Der Pauli-Jung-Dialog und seine Bedeutung für die moderne Wissenschaft
Von H. Atmanspacher u. H. Primas, Springer, Heidelberg 1995, VIII+356 S., 46 Abb., geb., DM 78, ISBN 3540585184
Atmanspacher
Der Dialog zwischen dem theoretischen Physiker Wolfgang Pauli und dem Psychologen Carl Gustav Jung begann Anfang der 1930er-Jahre. Pauli hatte wegen „Schwierigkeiten mit Frauen“ den Rat Jungs gesucht, der ihn daraufhin an einen Schüler zur Analyse überwies. Nach der dreijährigen Therapie trat Pauli mit Jung selbst in einen intensiven Gedankenaustausch, dessen Bedeutung für die Physik wie für die Psychologie sich erst allmählich abzuzeichnen beginnt.
Nachdem im letzten Jahr der Briefwechsel zwischen Pauli und Jung herausgegeben wurde (C. A. Meier (Hrsg.): Wolfgang Pauli und C. G. Jung. Ein Briefwechsel. 1932-1958. Springer, Berlin 1994), liefert der vorliegende Band nun weitere Aufschlüsse über diese bislang unterschätzte Wechselbeziehung von Natur- und Geisteswissenschaften.

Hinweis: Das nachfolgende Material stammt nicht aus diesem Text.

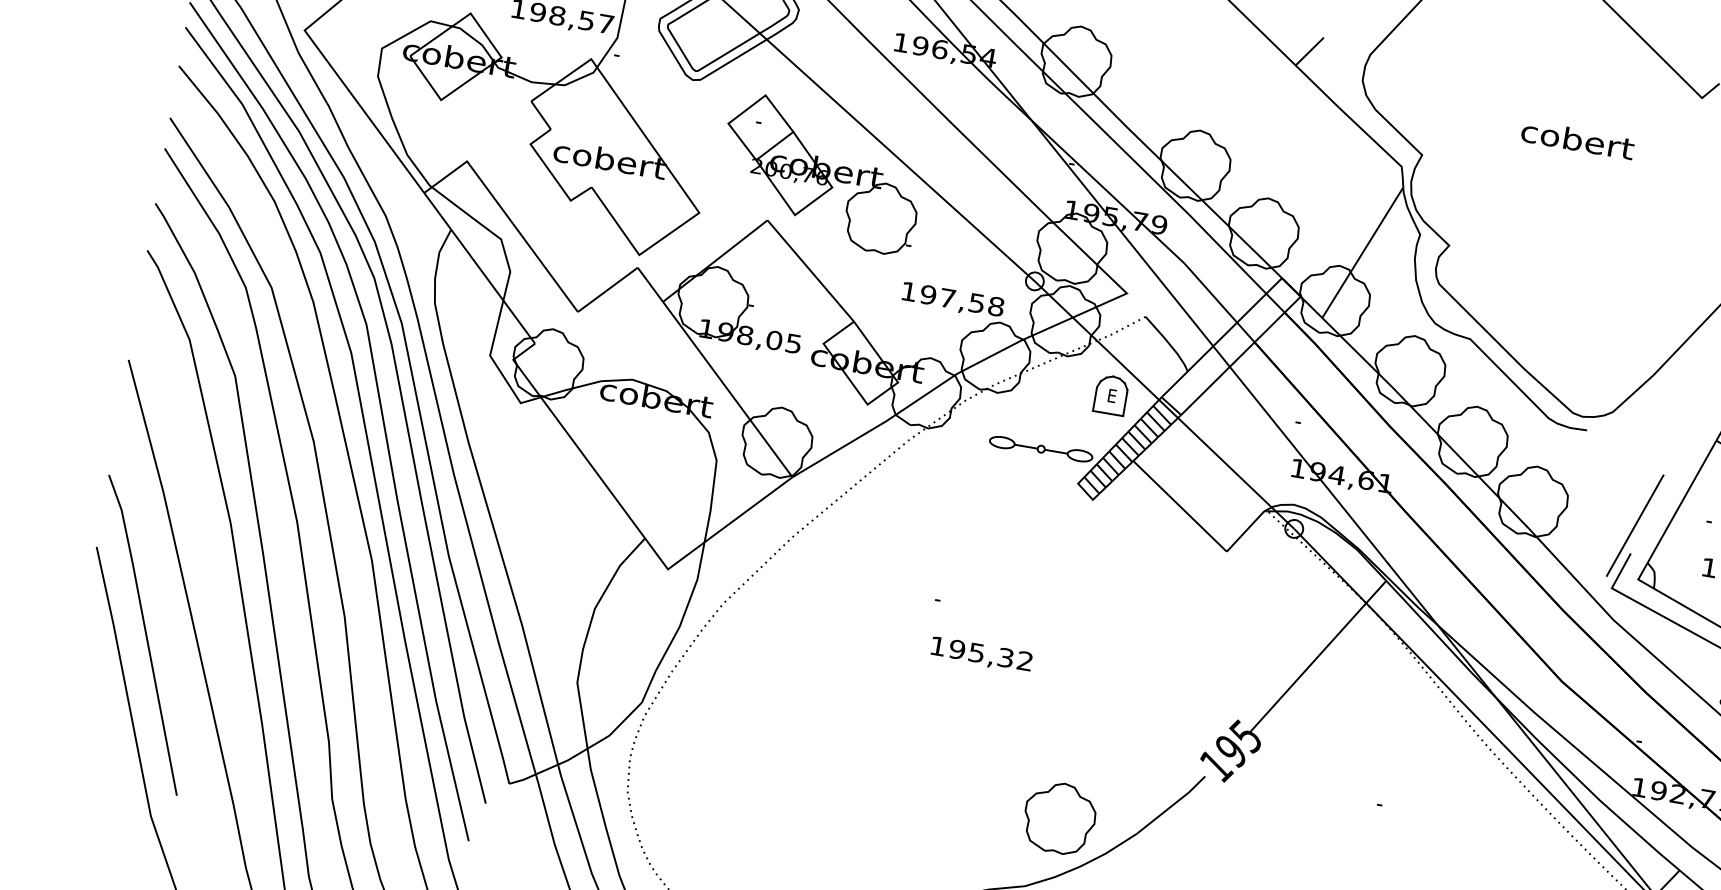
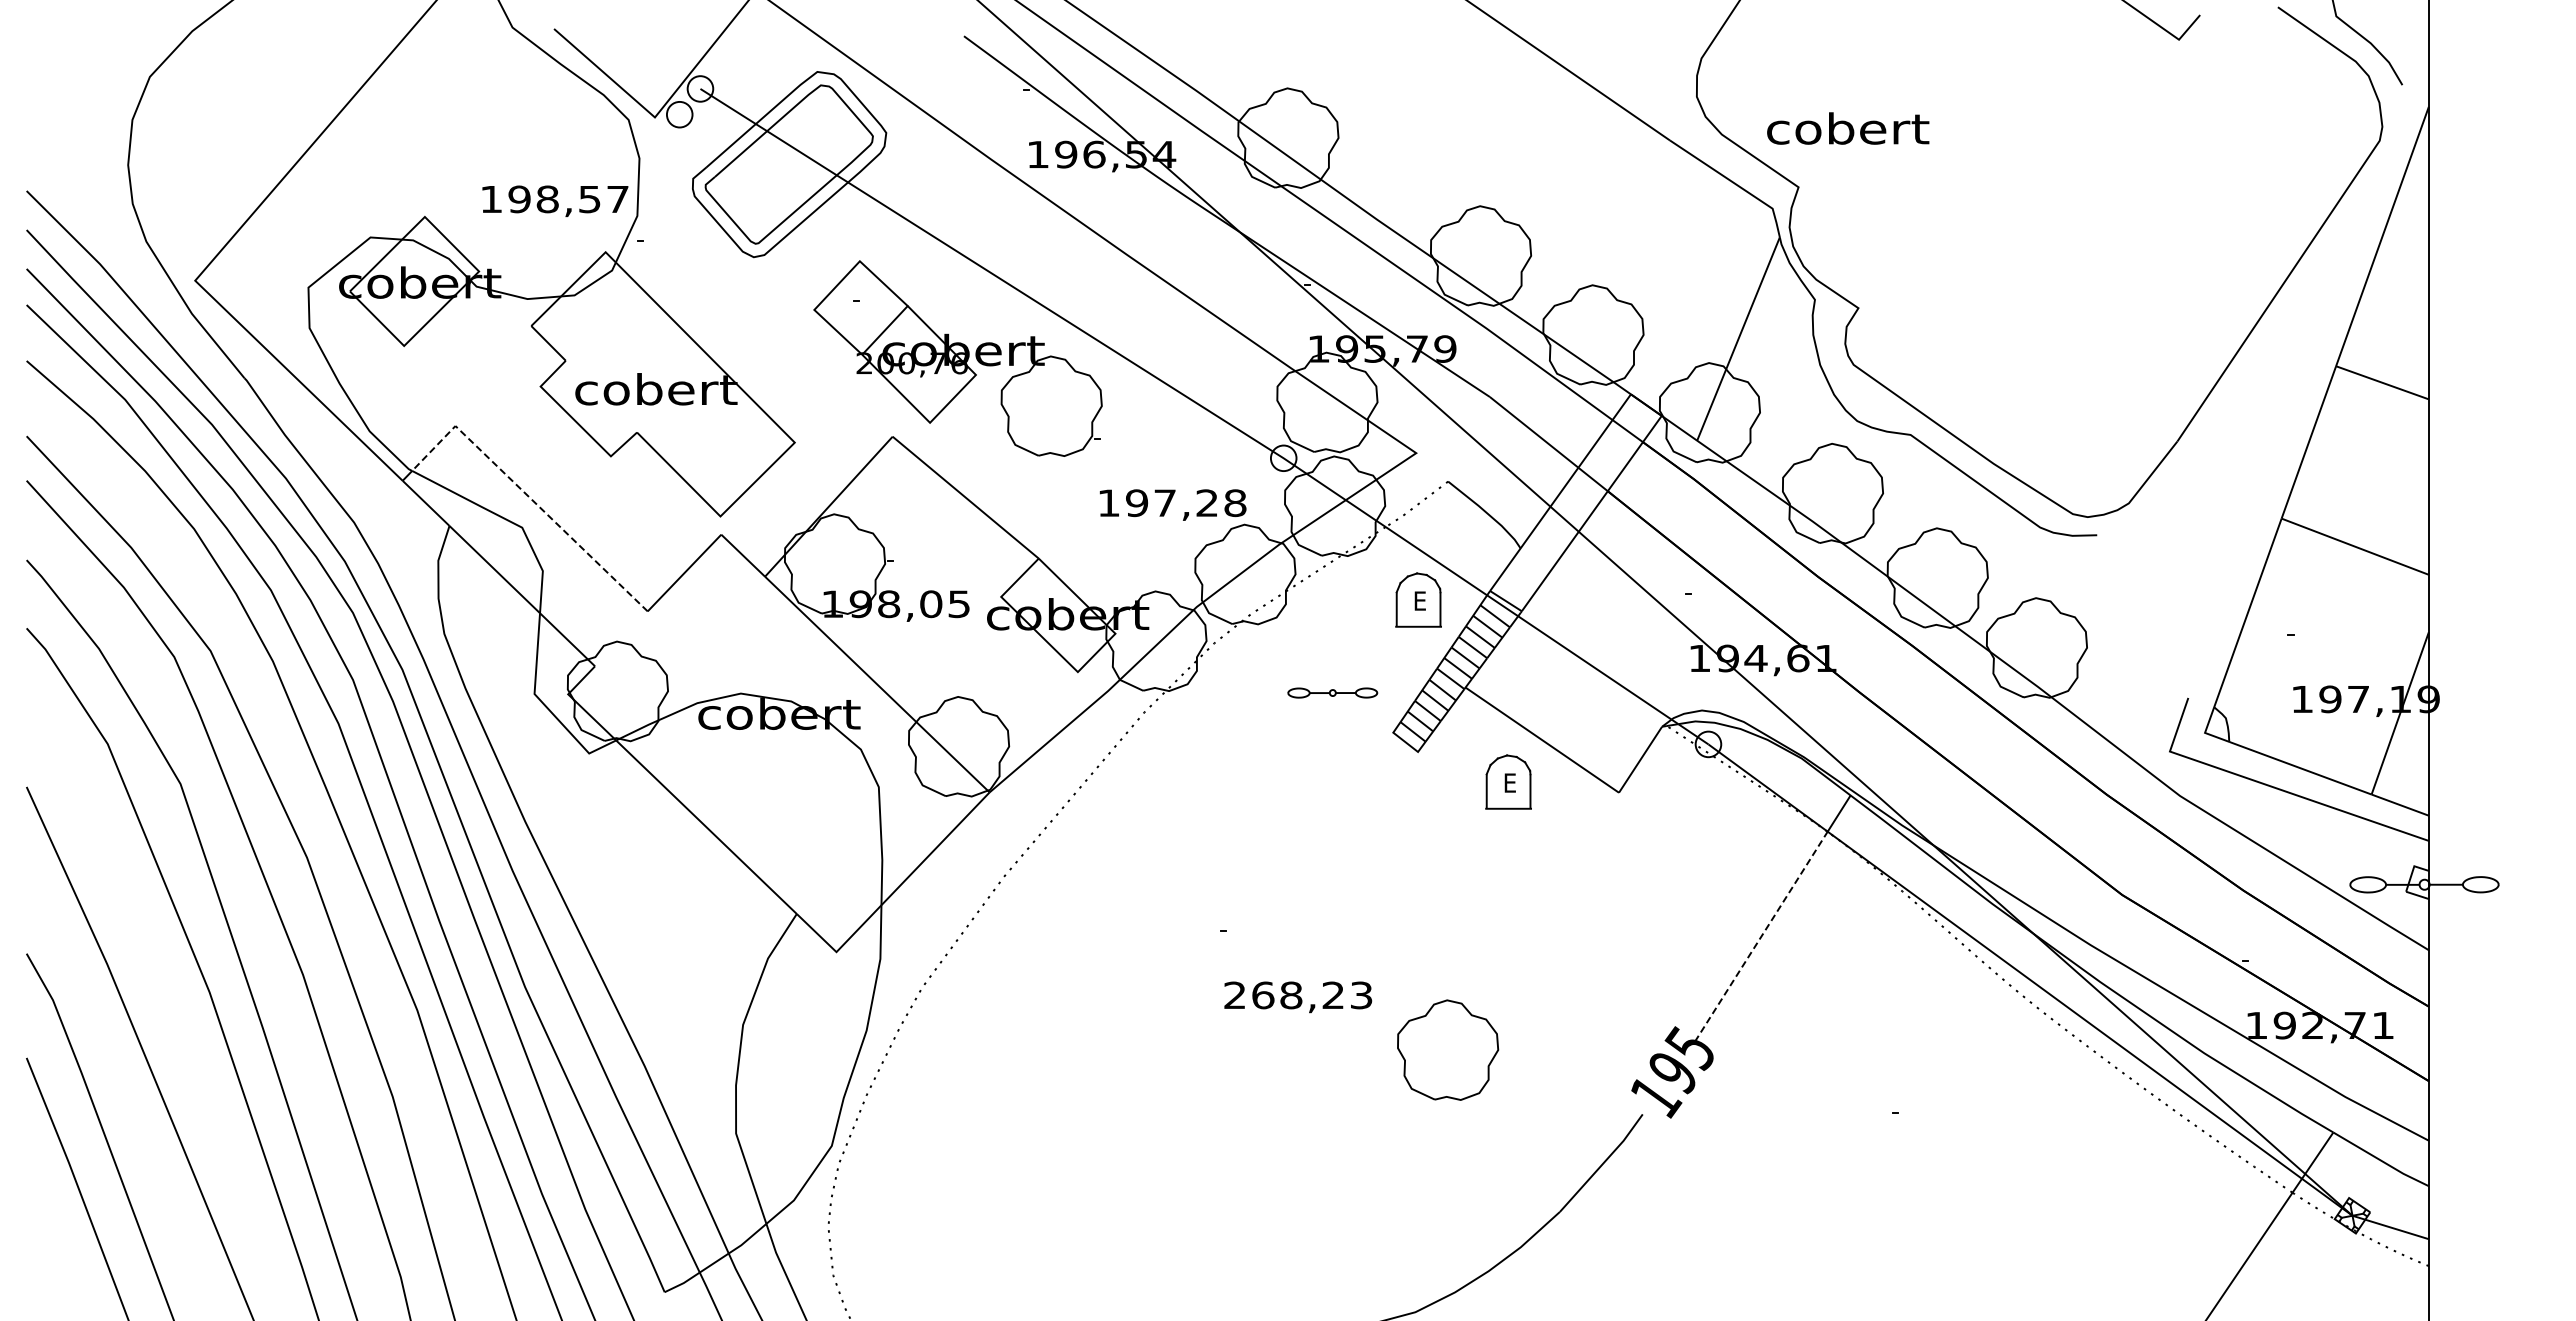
line: (1309, 50) -> (1615, 67), removed
text: (1578, 139) -> (1848, 128), moved
line: (509, 218) -> (528, 496), solid -> dashed
text: (976, 303) -> (1206, 503), 197,58 -> 197,28
part: (1040, 448) -> (1332, 692), size x0.6
line: (1635, 525) -> (2187, 657), removed
part: (1151, 530) -> (1508, 781), added
text: (981, 653) -> (1298, 995), 195,32 -> 268,23
line: (1308, 667) -> (1761, 936), solid -> dashed
part: (1060, 817) -> (1448, 1049), moved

Der vorliegende Band ist selbst Zeugnis einer fortbestehenden Wechselwirkung zwischen den „zwei Kulturen“: Er repräsentiert das Ergebnis einer von der ETH Zürich und dem C. G. Jung-Institut Zürich gemeinsam veranstalteten Tagung, bei der sich Physiker und Psychologen zusammenfanden, um „Das Irrationale in den Naturwissenschaften: Wolfgang Paulis Begegnung mit dem Geist der Materie“ zu diskutieren.
Und so vielschichtig – oder sollte man sagen: diffus? – wie dieses Thema sind auch die Beiträge: Da geht es um „Irrationales in der Musik“ und um die „Symbolik der Zahl Fünf“, um „Schatten und Ganzheit“ und „Dunkle Aspekte der Naturwissenschaft“, ohne daß dem interessierten, aber in die Details der Paulischen Psyche nicht eingeweihten Leser der Zusammenhang dieser Aspekte deutlich würde.
Zwar schimmert durch die psychologischen Beiträge hie und da eine Ahnung von den zentralen Anliegen des Pauli-Jungschen Dialoges, etwa wenn Eva Wertenschlag-Birkhäuser die Jungschen Begriffe des „kollektiven Unbewußten“ und der „objektiven Psyche“ im Zusammenhang mit der Sinnsuche hinter Paulis Träumen erörtert, doch von seiten der Physiker werden diese Fäden nicht aufgegriffen, um Paulis Arbeit als theoretischer Physiker vor diesem Hintergrund zu analysieren.
So hinterläßt der vorliegende Band – wie auch schon der isoliert von der Edition des wissenschaftlichen Pauli-Briefwechsels veröffentlichte und nur spärlich kommentierte Pauli-Jung-Briefwechsel - trotz einer wohltuenden Fülle an Disziplin-überschreitenden Gedanken nur ein vages Gefühl von einer zwar interessanten, aber nicht wirklich aufgeklärten Wechselbeziehung.
Es bedarf erst noch einer wissenschaftshistorischen Analyse, um aus diesem unbestimmten Gefühl ein fundiertes Verständnis werden zu lassen.